New Substack: Translating the Tradition
Separating out into a new Substack my reflections on Orthodox Christianity
Long before I ever got started here on Substack, I started a podcast, at the urging of some of my parishioners, to periodically post some of my sermons. Because I think translation is one of the best metaphors for what Christians are called to do with the teachings of Jesus Christ—to translate those teachings into action and to translate them into our own time and language and culture—and because Orthodox Christians understand those teachings as a whole way of life that we generally term the Apostolic Tradition, I chose, as the title of my podcast, Translating the Tradition.

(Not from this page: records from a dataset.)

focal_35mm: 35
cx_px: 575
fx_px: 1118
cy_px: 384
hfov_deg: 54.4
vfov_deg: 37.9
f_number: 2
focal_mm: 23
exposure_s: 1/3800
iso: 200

However, since getting back into blogging here on Substack, and since launching my personal podcast, Geek Orthodox, I’ve been wanting to do a little more with Translating the Tradition—so, I’ve ported the whole podcast over from our church website (which I hope will also help me eventually sort out some technical problems I’ve been having with the now very large “back catalogue” of sermons which have been dropped from the podcast feed) as the first step in starting a separate Substack for posting my more explicitly “faith focussed” musings on Orthodox Christianity.
There’s another reason that I want to separate my more explicitly Christian content from my musings here on Geek Orthodox: namely, while everything I post here is ultimately informed by my Orthodox Christian faith (as I hope everything that I say and do is!), my intent here has always been to focus primarily on the “geek” subculture which has shaped me and the world in which we live from that faith-informed perspective in a way that can be easily enjoyed by both faithful and “unfaithful” (not-yet-faithful?) alike.

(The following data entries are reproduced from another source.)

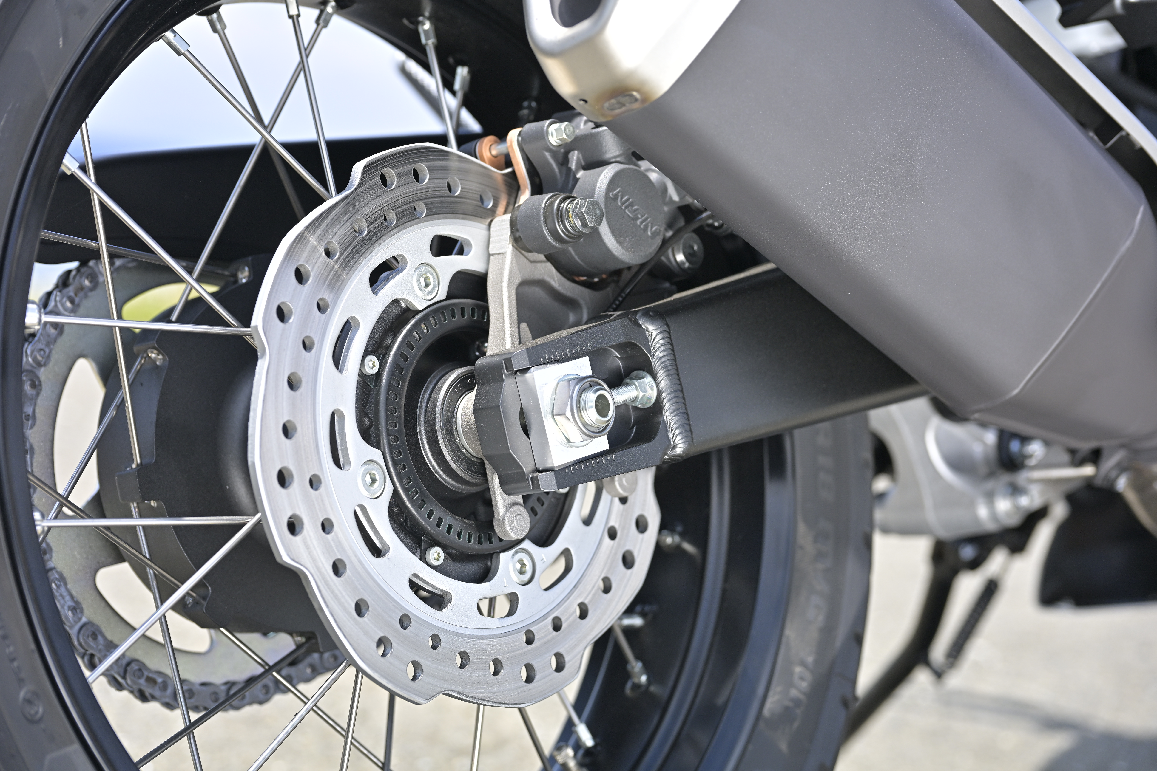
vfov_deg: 18.2
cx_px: 578
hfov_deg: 27.0
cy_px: 386
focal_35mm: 75
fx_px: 2410
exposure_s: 1/1000
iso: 250
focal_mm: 75
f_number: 4.5
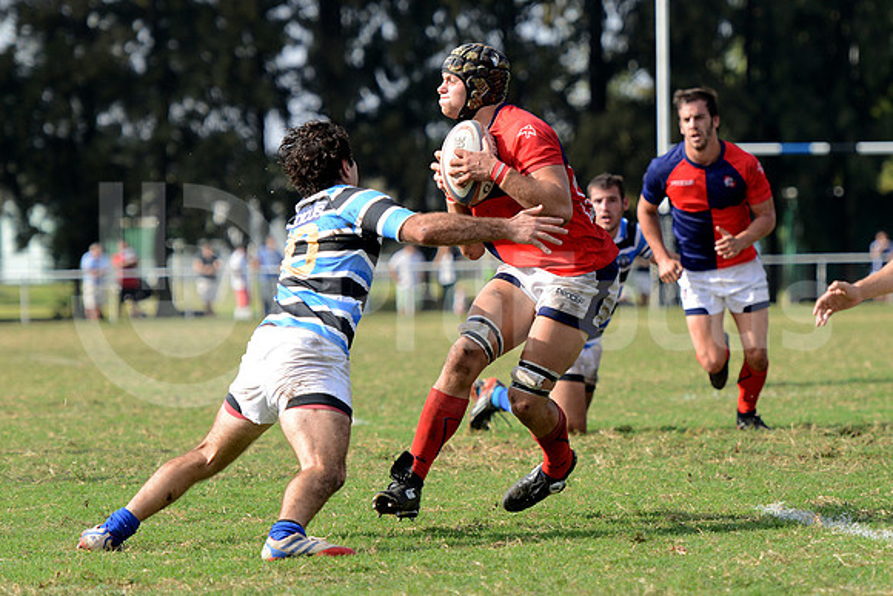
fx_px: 4466
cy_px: 298
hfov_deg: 11.4
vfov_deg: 7.6
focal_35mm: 180
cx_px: 446
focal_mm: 180
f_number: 4
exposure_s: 1/1250
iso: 500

My hope is that separating these back out, I’ll feel freer to “be myself” in both areas, in the sense that I won’t be worried about boring or annoying those who are more interested in my musings on “geek” subculture by posting long articles on Orthodox Christianity—or vice versa, for those who might be more interested to hear what I have to say about the faith who might not be all that interested in all this geekiness. And, of course, I would hope that the possibly not insubstantial subset of those interested in both might subscribe to—or at least follow—both!
So, if you’re interested in checking out more of what I have to say about Orthodox Christianity, please feel free to visit and maybe even subscribe to Translating the Tradition. And, if not, well… I’ll still have a fair bit to say about it here on Geek Orthodox, but it’ll probably be a bit more “in passing”—or maybe even a bit more deeply and invisibly integrated!
In the interests of preserving history, I’ll leave up my recent post on “How the Blind Man Saw Things”, even though it probably more properly belongs on Translating the Tradition, since it was actually one of the posts which motivated me to move my old podcast here to Substack in order to expand it—and to separate out all the more explicitly Christian musings I’m hoping to add to the Translating the Tradition podcast from the more geeky ones that I’m hoping to continue sharing here.